The plaintiff claims that he was not participating in the riot but rather was waiting in a pill line. The plaintiff does not dispute, however, that he failed to step forward when requested to do so. Indeed, he admits the truth of Martin’s testimony at the Adjustment Committee hearing:
“Fortunately, R.R. Martin told the truth about me at the Adjustment Committee and on tape # 319.” (italics added)
Part of Martin’s testimony was that the pill line was 30 feet away from the barber shop, and the Committee chose to believe this testimony.2
Because the Adjustment Committee found the defendant guilty of inciting to riot or rioting, but did not find the defendant guilty of the separate offense of possession of a weapon (that charge was dropped), any further testimony by other officers would have been only cumulative for “Martin told the truth,” and the Committee’s action followed Martin’s testimony precisely. The Committee may refuse to hear testimony on the grounds that it is cumulative or irrelevant, see Virginia Department of Corrections Guideline No. 861 (VI)(H)(2)(b)(ii); Ward v. Johnson, 690 F.2d 1098, 1112-13 (4th Cir.1982) (en banc), and therefore there was no error in the Committee’s refusal to hear the testimony of the other officers.

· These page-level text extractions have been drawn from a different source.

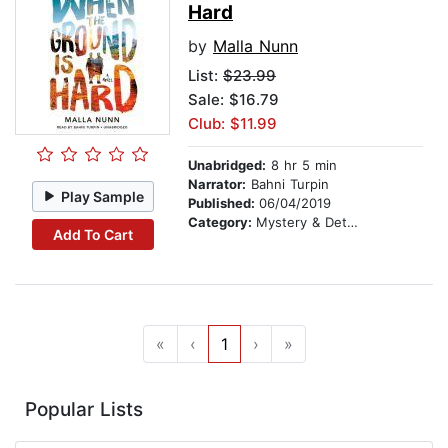
Hard
by
Malla Nunn
List:
$23.99
Sale: $16.79
Club: $11.99
Unabridged:
8 hr 5 min
Narrator:
Bahni Turpin
Play Sample
Published:
06/04/2019
Category:
Mystery & Detective
Add To Cart
«
‹
1
›
»
Popular Lists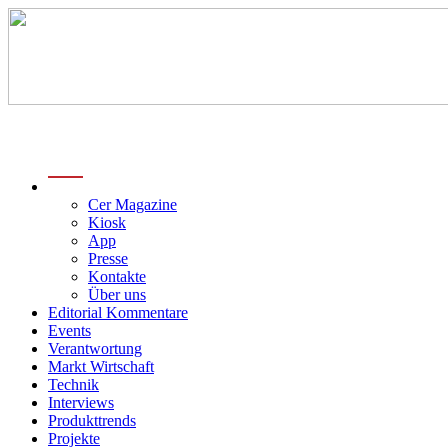
menu
Cer Magazine
Kiosk
App
Presse
Kontakte
Über uns
Editorial Kommentare
Events
Verantwortung
Markt Wirtschaft
Technik
Interviews
Produkttrends
Projekte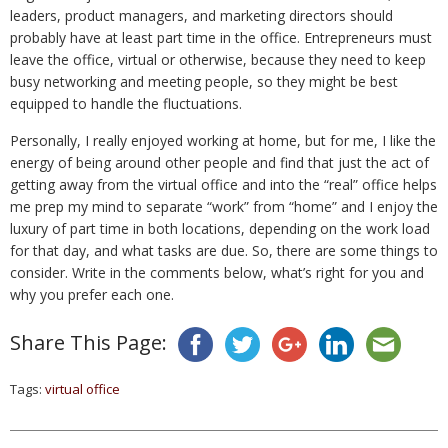
leaders, product managers, and marketing directors should
probably have at least part time in the office. Entrepreneurs must
leave the office, virtual or otherwise, because they need to keep
busy networking and meeting people, so they might be best
equipped to handle the fluctuations.
Personally, I really enjoyed working at home, but for me, I like the
energy of being around other people and find that just the act of
getting away from the virtual office and into the “real” office helps
me prep my mind to separate “work” from “home” and I enjoy the
luxury of part time in both locations, depending on the work load
for that day, and what tasks are due. So, there are some things to
consider. Write in the comments below, what’s right for you and
why you prefer each one.
Share This Page:
Tags:
virtual office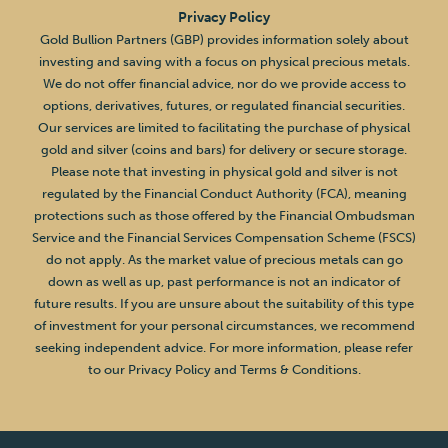
Privacy Policy
Gold Bullion Partners (GBP) provides information solely about
investing and saving with a focus on physical precious metals.
We do not offer financial advice, nor do we provide access to
options, derivatives, futures, or regulated financial securities.
Our services are limited to facilitating the purchase of physical
gold and silver (coins and bars) for delivery or secure storage.
Please note that investing in physical gold and silver is not
regulated by the Financial Conduct Authority (FCA), meaning
protections such as those offered by the Financial Ombudsman
Service and the Financial Services Compensation Scheme (FSCS)
do not apply. As the market value of precious metals can go
down as well as up, past performance is not an indicator of
future results. If you are unsure about the suitability of this type
of investment for your personal circumstances, we recommend
seeking independent advice. For more information, please refer
to our Privacy Policy and Terms & Conditions.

I suggest that a federal district court would not even have a criminal conviction overturned for failure to summons such witnesses for an indigent defendant to a criminal trial for the same offense, if this case had been tried in that setting. To magnify the action of the Adjustment Committee to constitutional error I think is a mistake, and I would affirm.

. My citation of Chenery does not mean that I agree that the district court’s reason was wrong.

. The majority argues (n. 3, p. 77) what Dalton now says was Martin’s testimony at the hearing in an effort to get away from Dalton’s admission that “Martin told the truth.” What the Committee found that Martin said at the hearing, and what is admitted to be the truth, is in its finding. So the majority at this late time is weighing the credibility of witnesses.